The textbook gives this equation:
${12x^2 + 24x -8x = 0}$ with an answer of ${x = 0}$ or ${x = -{4\over3}}$
But I suspect it should be ${12x^2 + 24x -8 = 0}$
So in order to solve this, I would first isolate the x terms on one side of the equation by adding 8 to both sides:
${12x^2 + 24x = 8}$
I would then divide both sides by the coefficient of the ${x^2}$ or 12 in this case which gives:
${x^2 + 2x = {8\over12}}$
I then divide the coefficient of x by 2 and square the result and add it to both sides
${x^2 + 2x + 1 = {8\over12}}$
=> ${(x + 1)^2 = {8\over12}}$
=> ${x + 1 = \pm \sqrt{8\over12}}$
=> ${x + 1 = \pm \sqrt{2\over3}}$
=> ${x = - 1\pm \sqrt{2\over3}}$
I've taken a wrong turn somewhere, I'm not sure how to get to ${x = 0}$ or ${x = -{4\over3}}$.
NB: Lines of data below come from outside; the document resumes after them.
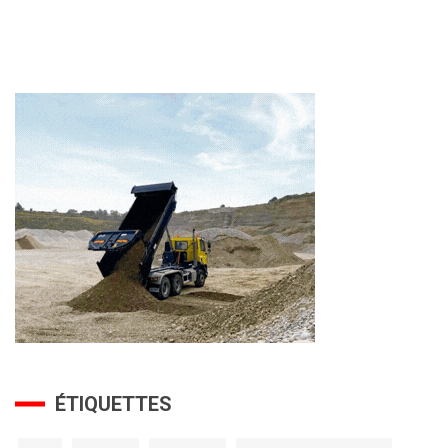
ÉTIQUETTES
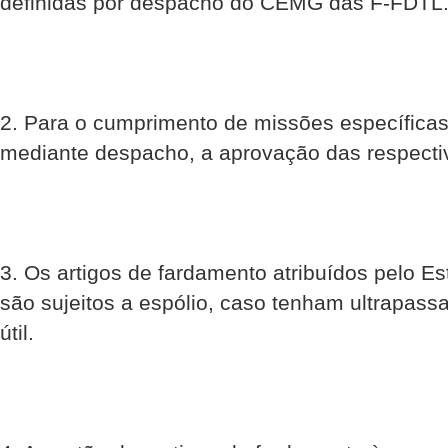
definidas por despacho do CEMG das F-FDTL
2. Para o cumprimento de missões específic
mediante despacho, a aprovação das respecti
3. Os artigos de fardamento atribuídos pelo Es
são sujeitos a espólio, caso tenham ultrapass
útil.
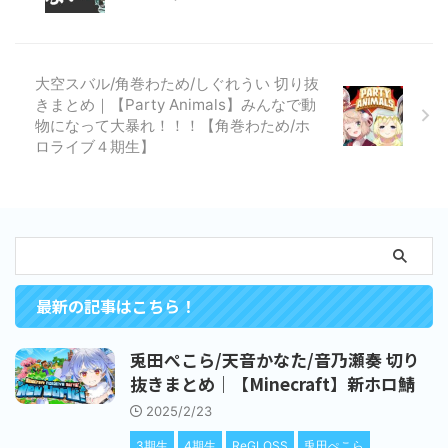
大空スバル/角巻わため/しぐれうい 切り抜
きまとめ｜【Party Animals】みんなで動
物になって大暴れ！！！【角巻わため/ホ
ロライブ４期生】
最新の記事はこちら！
兎田ぺこら/天音かなた/音乃瀬奏 切り
抜きまとめ｜【Minecraft】新ホロ鯖
2025/2/23
3期生
4期生
ReGLOSS
兎田ぺこら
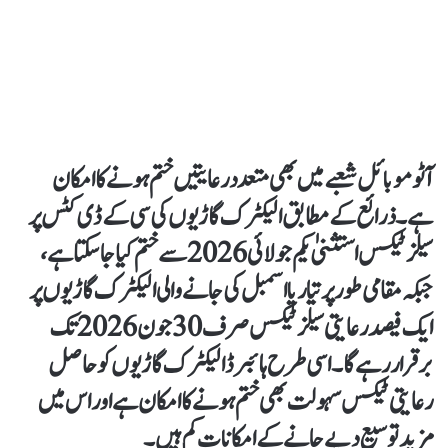
آٹو موبائل شعبے میں بھی متعدد رعایتیں ختم ہونے کا امکان
ہے۔ ذرائع کے مطابق الیکٹرک گاڑیوں کی سی کے ڈی کٹس پر
سیلز ٹیکس استثنیٰ یکم جولائی 2026 سے ختم کیا جا سکتا ہے،
جبکہ مقامی طور پر تیار یا اسمبل کی جانے والی الیکٹرک گاڑیوں پر
ایک فیصد رعایتی سیلز ٹیکس صرف 30 جون 2026 تک
برقرار رہے گا۔ اسی طرح ہائبرڈ الیکٹرک گاڑیوں کو حاصل
رعایتی ٹیکس سہولت بھی ختم ہونے کا امکان ہے اور اس میں
مزید توسیع دیے جانے کے امکانات کم ہیں۔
As mentioned by other users, the textbook solution is correct:
$$12x^{2}+24x-8x=0$$
$$4\Rightarrow 12x^{2}+16x=0$$
Factoring out $4$ gives us $$4x(3x+4)=0$$
We are left with $2$ equations $$4x=0$$ or $$3x+4=0.$$
and solving for these equations gives us $x=0$ or $x=-\frac{4}{3}$.